Archive for July, 2009

Toward a Low-Cost, Clean Energy Policy

Friday, July 31st, 2009

is the title of a luncheon seminar held at the American Enterprise Institute on July 29, which I attended.  The announcement from AEI is as follows:

Current proposals in Congress would transition the United States toward a less carbon-intensive energy future by using mandatory caps on fossil fuel energy production. Yet renewable energy sources—often touted by policymakers as the panacea for resource scarcity and global warming—currently provide only 3 percent of the energy Americans consume. The role of nuclear power as a source of emissions-free electricity is often ignored. Do we have the technology to meet our energy needs with renewables? Are renewables realistic replacements for coal, petroleum, and natural gas? Can renewable energy alternatives—such as wind, solar, and geothermal energy—be practical and economically reasonable by midcentury? And what are the consequences of using renewable energy production that must occupy vast areas of the American landscape? Policymakers must weigh the potential environmental and economic costs of transitioning to clean and renewable energy sources.

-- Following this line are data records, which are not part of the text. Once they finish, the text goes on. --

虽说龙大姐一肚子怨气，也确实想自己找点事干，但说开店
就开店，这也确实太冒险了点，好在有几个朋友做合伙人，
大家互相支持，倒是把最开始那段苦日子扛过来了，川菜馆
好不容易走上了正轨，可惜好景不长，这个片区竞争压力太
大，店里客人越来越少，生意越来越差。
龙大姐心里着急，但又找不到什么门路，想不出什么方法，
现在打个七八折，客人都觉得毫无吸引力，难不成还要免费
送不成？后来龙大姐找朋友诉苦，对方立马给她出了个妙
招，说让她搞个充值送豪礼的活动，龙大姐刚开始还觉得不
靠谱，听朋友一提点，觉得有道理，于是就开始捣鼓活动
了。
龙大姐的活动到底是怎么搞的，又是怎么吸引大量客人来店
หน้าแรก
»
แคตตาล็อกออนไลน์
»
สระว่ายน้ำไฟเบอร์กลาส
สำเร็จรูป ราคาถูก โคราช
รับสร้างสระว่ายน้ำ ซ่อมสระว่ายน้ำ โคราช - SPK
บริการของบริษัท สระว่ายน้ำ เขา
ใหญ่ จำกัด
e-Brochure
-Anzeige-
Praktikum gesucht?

Senator Lamar Alexander (R-Tenn.) will discuss his ideas on how to provide affordable, clean energy for Americans, which include doubling the number of nuclear power plants, electrifying new vehicles, and creating a series of mini Manhattan Projects to develop cost-effective and reliable renewables. Professor emeritus Daniel B. Botkin of the University of California, Santa Barbara, and AEI resident scholar Kenneth P. Green will offer comments.

The event was recorded.  If it is not already published on the AEI website (aei.org), it soon will be.  I will discuss some of the issues that were presented at this luncheon shortly, but I highly recommend the video.

HEK

Dominion Pilot Smart Grid Project in Charlottesville, VA

Monday, July 6th, 2009

According to Dominion:

Charlottesville is the first city in Virginia and one of the first in the nation where homes and businesses will be equipped with “smart meters” that will make the delivery of electricity more efficient and less costly and will lay the groundwork for a “smart grid.”

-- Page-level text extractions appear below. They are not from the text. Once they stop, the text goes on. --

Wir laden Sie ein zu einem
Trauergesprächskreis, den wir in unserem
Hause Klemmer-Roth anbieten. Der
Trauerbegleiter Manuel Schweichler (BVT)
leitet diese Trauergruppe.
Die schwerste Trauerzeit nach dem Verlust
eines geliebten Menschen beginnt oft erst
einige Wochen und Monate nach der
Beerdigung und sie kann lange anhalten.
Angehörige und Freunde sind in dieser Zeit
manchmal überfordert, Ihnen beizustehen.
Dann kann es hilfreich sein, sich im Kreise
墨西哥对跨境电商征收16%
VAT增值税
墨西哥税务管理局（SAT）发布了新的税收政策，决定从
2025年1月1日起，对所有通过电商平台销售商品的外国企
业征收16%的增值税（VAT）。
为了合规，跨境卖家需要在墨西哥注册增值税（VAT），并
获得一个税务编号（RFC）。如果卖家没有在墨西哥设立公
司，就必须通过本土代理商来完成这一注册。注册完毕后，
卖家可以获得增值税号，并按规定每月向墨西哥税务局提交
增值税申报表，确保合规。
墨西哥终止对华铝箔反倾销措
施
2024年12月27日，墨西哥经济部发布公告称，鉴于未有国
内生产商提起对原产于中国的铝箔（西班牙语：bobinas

On June 16, 2009, Dominion Virginia Power executives joined Gov. Timothy M. Kaine and local officials to announce the company is launching an approximately $20 million program – SmartGrid Charlottesville – to install about 46,500 “smart meters” in the city of Charlottesville and Albermarle County by the end of the year (http://www.dom.com/about/conservation/smartgrid-charlottesville.jsp).

My reaction is, “it’s about time,” having seen that there was the technology to provide such metering in the 1970s, albeit at a much less advanced stage than current capabilities.  There are some interesting rate base and pricing issues that I will cover in another post.